### Extract to read:
☆ ☆ ☆ ☆

BRATTLEBORO — It's that time of year, my friends, when the leaves change color and the air chills and I look over the selections of the annual Brattleboro Film Festival - its seventh! - and see what looks good, what looks interesting, what will break my heart, and what looks hopelessly awful. (Not too much, I'm pleased to say. And it was ever thus: The festival and its volunteers generally choose great films.)
Every year, it's an experiment.
If it seems like there are fewer films this year, it's because there are. For a host of scheduling reasons, the film committee has chosen to cut back on the short films and stick to the full-lengths, this year offering 15 full-length documentaries and dramas instead of 20, and just one short.
“Usually we have five or six shorts,” said Film Festival Chair Merry Elder. “But it's difficult in the two hours we have available to play a short and a feature. Getting people out of the theater is difficult.”
“I was thinking of having a program just of shorts, but it didn't come together this year,” Elder said. “We may do that in future years.”

☆ ☆ ☆ ☆

### Entries provided:

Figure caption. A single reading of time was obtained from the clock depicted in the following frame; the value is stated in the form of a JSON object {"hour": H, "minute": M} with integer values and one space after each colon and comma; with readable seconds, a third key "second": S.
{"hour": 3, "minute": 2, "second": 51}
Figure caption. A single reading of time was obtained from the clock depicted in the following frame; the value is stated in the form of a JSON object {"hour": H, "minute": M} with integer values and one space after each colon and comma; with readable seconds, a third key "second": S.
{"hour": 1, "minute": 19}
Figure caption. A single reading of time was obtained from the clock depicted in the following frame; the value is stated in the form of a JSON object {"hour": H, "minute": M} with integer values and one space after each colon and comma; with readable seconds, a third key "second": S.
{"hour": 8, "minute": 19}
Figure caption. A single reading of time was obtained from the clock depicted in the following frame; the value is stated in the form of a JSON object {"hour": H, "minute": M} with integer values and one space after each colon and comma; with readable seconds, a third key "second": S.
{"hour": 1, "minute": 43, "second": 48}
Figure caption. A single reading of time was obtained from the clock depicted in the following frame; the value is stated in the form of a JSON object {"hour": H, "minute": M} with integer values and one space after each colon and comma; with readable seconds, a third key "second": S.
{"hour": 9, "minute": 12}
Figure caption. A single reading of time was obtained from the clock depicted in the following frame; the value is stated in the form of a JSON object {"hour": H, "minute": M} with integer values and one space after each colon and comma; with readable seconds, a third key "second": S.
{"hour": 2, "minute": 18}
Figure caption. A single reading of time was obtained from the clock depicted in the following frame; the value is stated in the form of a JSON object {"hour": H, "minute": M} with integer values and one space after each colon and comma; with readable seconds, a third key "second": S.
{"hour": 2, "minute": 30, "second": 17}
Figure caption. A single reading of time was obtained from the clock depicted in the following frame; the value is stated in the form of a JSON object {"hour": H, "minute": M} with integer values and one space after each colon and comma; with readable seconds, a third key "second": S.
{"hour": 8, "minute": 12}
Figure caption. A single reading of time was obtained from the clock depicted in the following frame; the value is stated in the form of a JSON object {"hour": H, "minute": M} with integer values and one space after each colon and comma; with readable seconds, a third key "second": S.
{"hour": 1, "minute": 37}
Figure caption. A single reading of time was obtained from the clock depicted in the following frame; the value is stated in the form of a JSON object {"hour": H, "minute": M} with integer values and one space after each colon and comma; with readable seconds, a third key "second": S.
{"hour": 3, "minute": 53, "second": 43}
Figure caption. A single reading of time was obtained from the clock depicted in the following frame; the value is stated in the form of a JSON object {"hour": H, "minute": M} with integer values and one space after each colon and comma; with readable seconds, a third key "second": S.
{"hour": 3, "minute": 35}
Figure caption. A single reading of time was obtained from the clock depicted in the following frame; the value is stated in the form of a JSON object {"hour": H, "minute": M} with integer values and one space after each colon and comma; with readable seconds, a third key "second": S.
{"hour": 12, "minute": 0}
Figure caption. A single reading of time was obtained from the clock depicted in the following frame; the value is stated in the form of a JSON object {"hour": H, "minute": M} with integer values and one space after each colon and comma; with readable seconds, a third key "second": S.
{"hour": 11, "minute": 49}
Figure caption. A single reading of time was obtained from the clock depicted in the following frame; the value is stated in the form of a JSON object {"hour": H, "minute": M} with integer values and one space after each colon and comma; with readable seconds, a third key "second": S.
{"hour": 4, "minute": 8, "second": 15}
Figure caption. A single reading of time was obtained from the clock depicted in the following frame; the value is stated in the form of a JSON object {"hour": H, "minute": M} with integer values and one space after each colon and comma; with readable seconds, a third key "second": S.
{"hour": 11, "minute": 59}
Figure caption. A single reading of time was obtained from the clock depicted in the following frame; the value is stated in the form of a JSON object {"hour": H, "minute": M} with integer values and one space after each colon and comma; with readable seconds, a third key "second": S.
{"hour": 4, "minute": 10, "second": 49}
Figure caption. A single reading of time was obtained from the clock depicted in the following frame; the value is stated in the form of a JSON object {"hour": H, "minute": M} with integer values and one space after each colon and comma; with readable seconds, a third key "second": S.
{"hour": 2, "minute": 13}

☆ ☆ ☆ ☆

### Tasks:
**1)** Answer these questions using the Brattleboro Film Festival article.
(a) Which year of the festival is this?
(b) How many full-length documentaries and dramas does the festival offer this year?
(c) According to Merry Elder, how many shorts does the festival usually have?
**2)** Carry the Brattleboro Film Festival article forward from its last sentence.

### Responses for each task:
**1)**
(a) The seventh
(b) 15
(c) Five or six

**2)**
Usually in the festival format, any film is shown only once. But many people clamor for a chance to see a film a second time, or to catch one that friends have seen and raved about. This year, the festival is making an effort to show more of the films twice, especially the dramas.
The theme of the festival this year, Elder said, is women. This seems a little full-circle to me, since the volunteers who founded the festival used to work on the Women's Film Festival, which still takes place every spring.
“Women are on the rise, it's clear,” Elder said. “Finally. It's about time. Our opening film is a very strong woman's film called Woman at War. We have a film about Emily Dickinson, Wild Nights, which is a romantic comedy with Molly Shannon.
“For many years, Emily has been portrayed as practically a shut-in. Now there's been some research into her letters, and it's turning out that might not be the case. The film has taken off in the direction of portraying Emily as a lively and funny person - and as a lesbian.
“Like all dramas, it's fiction,” Elder said. “But it's kind of refreshing.”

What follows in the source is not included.